Connector for parsing query log JSON files into Neo4j. Please see the Query Logs README for more information and caveats of using this connector.

Connector Architecture
---
config:
    layout: elk
---
graph LR
    subgraph Schema["Graph Schema"]
        GS(Data Model Definition)
    end
    subgraph Big["Google Cloud Platform"]
        subgraph Source["Source Repository"]
            BQ(BigQuery Database)
        end

        subgraph Logging["GCP Logging"]
            GL(Logs)
        end
    end

    subgraph ETL["ETL Processes"]
        QL(Read Query Logs)
        PM(Validate + Transform<br>with Pydantic)

        QL -->|Raw Logs<br/>JSON| PM
    end

    subgraph Graph["Database"]
        NEO[(Neo4j Graph)]
    end

    BQ -->|Query Logs| GL
    GL -->|Query Logs| QL
    GS -->|Schema Definition| PM
    PM -->|Ingest Data| NEO
Loading

CSV Files

Connector for loading metadata from structured CSV files into Neo4j. This connector is useful for importing metadata from systems that don't have direct API access, or for loading curated metadata that has been manually created or exported from other tools.

The CSV connector supports selective loading - you can choose which node types and relationships to load based on what metadata is available in your CSV files.

CSV File Structure:

The connector expects CSV files in a specified directory with the following default naming convention:

  • database_info.csv - Database nodes
  • schema_info.csv - Schema nodes
  • table_info.csv - Table nodes
  • column_info.csv - Column nodes
  • column_references_info.csv - Foreign key relationships
  • value_info.csv - Sample column values
  • query_info.csv - Query nodes
  • query_table_info.csv - Query-to-table relationships
  • query_column_info.csv - Query-to-column relationships
  • glossary_info.csv - Glossary nodes
  • category_info.csv - Category nodes
  • business_term_info.csv - Business term nodes

Custom file names can be specified using the csv_file_map parameter.

ID Strategy:

Entity IDs are automatically generated from name columns using a dot-separated hierarchy (e.g., database_name.schema_name.table_name). To use custom IDs instead, supply explicit *_id columns (database_id, schema_id, table_id, column_id, value_id) in every CSV file in the hierarchy. Do not mix strategies across files. See the CSV Connector README for full details.

This connector requires the following variables to be set in the .env file:

  • NEO4J_USERNAME=neo4j-username
  • NEO4J_PASSWORD=neo4j-password
  • NEO4J_URI=neo4j-uri
  • NEO4J_DATABASE=neo4j-database
Connector Architecture
---
config:
    layout: elk
---
graph LR
    subgraph Schema["Graph Schema"]
        GS(Data Model Definition)

(Dataset entries)
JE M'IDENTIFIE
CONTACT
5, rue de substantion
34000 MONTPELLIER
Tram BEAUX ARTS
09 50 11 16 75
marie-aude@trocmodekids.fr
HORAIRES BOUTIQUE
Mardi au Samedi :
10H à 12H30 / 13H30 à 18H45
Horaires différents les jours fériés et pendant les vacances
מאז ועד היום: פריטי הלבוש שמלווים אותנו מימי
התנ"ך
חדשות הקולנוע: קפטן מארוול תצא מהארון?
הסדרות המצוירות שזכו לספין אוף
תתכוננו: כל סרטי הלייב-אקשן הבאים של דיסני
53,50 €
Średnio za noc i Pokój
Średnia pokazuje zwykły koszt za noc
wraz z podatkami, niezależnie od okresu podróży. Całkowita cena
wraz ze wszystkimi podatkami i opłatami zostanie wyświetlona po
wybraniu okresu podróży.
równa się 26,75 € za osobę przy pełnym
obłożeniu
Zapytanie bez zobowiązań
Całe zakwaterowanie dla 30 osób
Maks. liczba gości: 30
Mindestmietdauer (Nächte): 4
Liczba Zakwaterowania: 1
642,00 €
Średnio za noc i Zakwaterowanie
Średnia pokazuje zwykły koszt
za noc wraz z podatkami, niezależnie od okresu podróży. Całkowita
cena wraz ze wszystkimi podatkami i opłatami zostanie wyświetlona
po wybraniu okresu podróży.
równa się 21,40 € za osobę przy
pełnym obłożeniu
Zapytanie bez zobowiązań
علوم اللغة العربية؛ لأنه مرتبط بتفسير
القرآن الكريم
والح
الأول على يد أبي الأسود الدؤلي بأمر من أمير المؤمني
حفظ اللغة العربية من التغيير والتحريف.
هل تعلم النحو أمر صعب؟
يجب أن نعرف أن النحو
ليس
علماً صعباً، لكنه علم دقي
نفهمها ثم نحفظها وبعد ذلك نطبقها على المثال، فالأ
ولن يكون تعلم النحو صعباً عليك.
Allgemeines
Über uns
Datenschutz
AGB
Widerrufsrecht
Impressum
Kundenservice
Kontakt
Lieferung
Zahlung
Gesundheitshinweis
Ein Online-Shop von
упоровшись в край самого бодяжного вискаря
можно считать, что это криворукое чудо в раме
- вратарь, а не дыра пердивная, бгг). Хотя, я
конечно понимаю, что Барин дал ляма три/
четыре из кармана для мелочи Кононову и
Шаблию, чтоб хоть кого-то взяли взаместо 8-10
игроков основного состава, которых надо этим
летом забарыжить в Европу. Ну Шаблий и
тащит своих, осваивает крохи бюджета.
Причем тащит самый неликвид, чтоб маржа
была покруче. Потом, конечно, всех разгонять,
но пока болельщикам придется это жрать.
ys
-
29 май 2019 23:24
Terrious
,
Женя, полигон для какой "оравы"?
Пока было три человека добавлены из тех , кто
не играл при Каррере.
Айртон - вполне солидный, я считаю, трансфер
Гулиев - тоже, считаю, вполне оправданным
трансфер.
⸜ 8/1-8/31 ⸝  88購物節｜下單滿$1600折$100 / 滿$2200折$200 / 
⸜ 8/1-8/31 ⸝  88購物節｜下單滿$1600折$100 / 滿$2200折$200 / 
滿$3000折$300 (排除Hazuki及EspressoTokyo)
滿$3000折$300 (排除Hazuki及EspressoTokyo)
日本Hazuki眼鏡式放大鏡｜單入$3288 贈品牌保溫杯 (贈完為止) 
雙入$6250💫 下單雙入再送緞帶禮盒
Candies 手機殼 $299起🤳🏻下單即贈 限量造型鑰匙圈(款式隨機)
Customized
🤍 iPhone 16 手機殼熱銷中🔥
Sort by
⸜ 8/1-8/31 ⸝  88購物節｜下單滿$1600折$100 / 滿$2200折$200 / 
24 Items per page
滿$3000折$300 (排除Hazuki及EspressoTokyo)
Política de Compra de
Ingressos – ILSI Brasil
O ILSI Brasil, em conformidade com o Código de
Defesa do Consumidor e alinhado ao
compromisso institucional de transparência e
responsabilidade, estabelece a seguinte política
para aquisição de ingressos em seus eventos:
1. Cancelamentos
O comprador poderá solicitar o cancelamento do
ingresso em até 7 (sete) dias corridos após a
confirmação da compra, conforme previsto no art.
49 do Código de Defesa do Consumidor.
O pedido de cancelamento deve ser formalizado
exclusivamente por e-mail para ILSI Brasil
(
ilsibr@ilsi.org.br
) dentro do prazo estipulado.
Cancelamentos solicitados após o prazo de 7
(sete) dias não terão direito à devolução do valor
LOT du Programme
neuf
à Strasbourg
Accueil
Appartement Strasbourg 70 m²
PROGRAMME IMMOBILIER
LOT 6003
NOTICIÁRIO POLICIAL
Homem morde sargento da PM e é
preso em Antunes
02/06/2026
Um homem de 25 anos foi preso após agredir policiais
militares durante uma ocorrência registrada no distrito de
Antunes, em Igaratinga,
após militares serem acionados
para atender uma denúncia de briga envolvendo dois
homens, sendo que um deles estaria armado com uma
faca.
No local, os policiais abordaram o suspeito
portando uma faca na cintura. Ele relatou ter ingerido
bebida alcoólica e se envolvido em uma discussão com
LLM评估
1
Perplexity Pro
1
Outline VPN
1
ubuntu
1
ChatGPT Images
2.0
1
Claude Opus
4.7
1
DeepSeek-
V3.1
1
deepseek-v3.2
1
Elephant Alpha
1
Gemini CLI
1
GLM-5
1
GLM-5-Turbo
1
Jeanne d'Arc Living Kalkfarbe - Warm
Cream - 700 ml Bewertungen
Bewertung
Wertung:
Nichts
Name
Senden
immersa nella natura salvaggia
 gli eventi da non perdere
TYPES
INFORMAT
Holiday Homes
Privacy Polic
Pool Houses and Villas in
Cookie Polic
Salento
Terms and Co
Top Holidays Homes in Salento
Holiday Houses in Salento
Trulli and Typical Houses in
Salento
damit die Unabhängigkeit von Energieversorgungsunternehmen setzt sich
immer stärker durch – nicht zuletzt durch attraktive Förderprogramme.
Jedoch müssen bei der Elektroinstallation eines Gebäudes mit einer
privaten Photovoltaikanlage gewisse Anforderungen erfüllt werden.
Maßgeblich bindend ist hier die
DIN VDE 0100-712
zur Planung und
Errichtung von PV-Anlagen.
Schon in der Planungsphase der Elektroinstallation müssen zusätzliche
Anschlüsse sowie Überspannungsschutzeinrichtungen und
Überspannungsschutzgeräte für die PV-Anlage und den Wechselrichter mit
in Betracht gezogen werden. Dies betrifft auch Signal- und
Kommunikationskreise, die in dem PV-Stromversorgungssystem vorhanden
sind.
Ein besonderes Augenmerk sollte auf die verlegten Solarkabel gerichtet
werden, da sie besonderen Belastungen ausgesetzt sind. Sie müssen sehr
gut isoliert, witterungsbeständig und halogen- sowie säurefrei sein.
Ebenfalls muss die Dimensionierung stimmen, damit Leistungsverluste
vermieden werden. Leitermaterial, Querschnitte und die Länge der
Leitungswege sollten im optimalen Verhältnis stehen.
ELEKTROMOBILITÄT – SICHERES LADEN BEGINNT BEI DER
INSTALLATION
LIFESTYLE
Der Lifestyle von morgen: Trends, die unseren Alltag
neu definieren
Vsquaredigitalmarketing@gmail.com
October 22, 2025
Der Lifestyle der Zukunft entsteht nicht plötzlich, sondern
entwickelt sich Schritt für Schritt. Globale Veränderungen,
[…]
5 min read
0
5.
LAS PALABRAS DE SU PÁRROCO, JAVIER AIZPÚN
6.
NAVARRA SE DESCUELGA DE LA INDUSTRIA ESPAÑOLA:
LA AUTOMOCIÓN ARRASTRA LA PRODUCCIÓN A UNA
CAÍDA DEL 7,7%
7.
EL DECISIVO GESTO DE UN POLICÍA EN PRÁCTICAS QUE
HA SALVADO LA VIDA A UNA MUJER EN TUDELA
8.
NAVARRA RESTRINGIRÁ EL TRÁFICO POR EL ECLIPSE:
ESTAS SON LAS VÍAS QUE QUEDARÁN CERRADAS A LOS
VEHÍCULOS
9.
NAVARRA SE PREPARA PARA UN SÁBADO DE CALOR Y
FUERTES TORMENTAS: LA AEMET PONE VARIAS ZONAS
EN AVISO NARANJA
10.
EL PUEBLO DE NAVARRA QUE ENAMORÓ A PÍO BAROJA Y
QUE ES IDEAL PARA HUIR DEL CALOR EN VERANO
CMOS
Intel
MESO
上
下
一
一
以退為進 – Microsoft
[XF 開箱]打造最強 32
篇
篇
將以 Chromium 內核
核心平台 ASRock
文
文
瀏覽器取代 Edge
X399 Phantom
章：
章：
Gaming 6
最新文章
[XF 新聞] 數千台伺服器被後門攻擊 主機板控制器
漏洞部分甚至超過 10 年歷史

• **WORK INSTRUCTIONS**:
[1] Answer these questions about the Neo4j connector documentation:
(a) Which library does the validate-and-transform step of the query log connector use?
(b) Which parameter lets you give the CSV files custom names?
(c) By default, which CSV file holds foreign key relationships?
[2] How might the Neo4j connector documentation go on after its final line? Write the continuation.

• **ANSWERS FOR THE EXERCISE**:
[1]
(a) Pydantic
(b) csv_file_map
(c) column_references_info.csv

[2]
    end

    subgraph Source["CSV Files"]
        CSV[(CSV Directory)]
    end

    subgraph ETL["ETL Processes"]
        QE(Read CSV Files)
        PM(Validate + Transform<br>with Pydantic)

        QE -->|Raw Data<br/>DataFrame| PM
    end

    subgraph Graph["Database"]
        NEO[(Neo4j Graph)]
    end

    CSV -->|CSV Files| QE
    GS -->|Schema Definition| PM
    PM -->|Ingest Data| NEO
Loading
Code Example
import os
from neo4j import GraphDatabase
from neocarta import NodeLabel as nl, RelationshipType as rt
from neocarta.connectors.csv import CSVConnector

# Initialize clients
neo4j_driver = GraphDatabase.driver(
    uri=os.getenv("NEO4J_URI"),
    auth=(os.getenv("NEO4J_USERNAME"), os.getenv("NEO4J_PASSWORD")),
)
neo4j_database = os.getenv("NEO4J_DATABASE", "neo4j")

# Create connector instance
connector = CSVConnector(
    csv_directory="datasets/csv",
    neo4j_driver=neo4j_driver,
    database_name=neo4j_database,
)

# Run the connector to load all CSV files into Neo4j
connector.run()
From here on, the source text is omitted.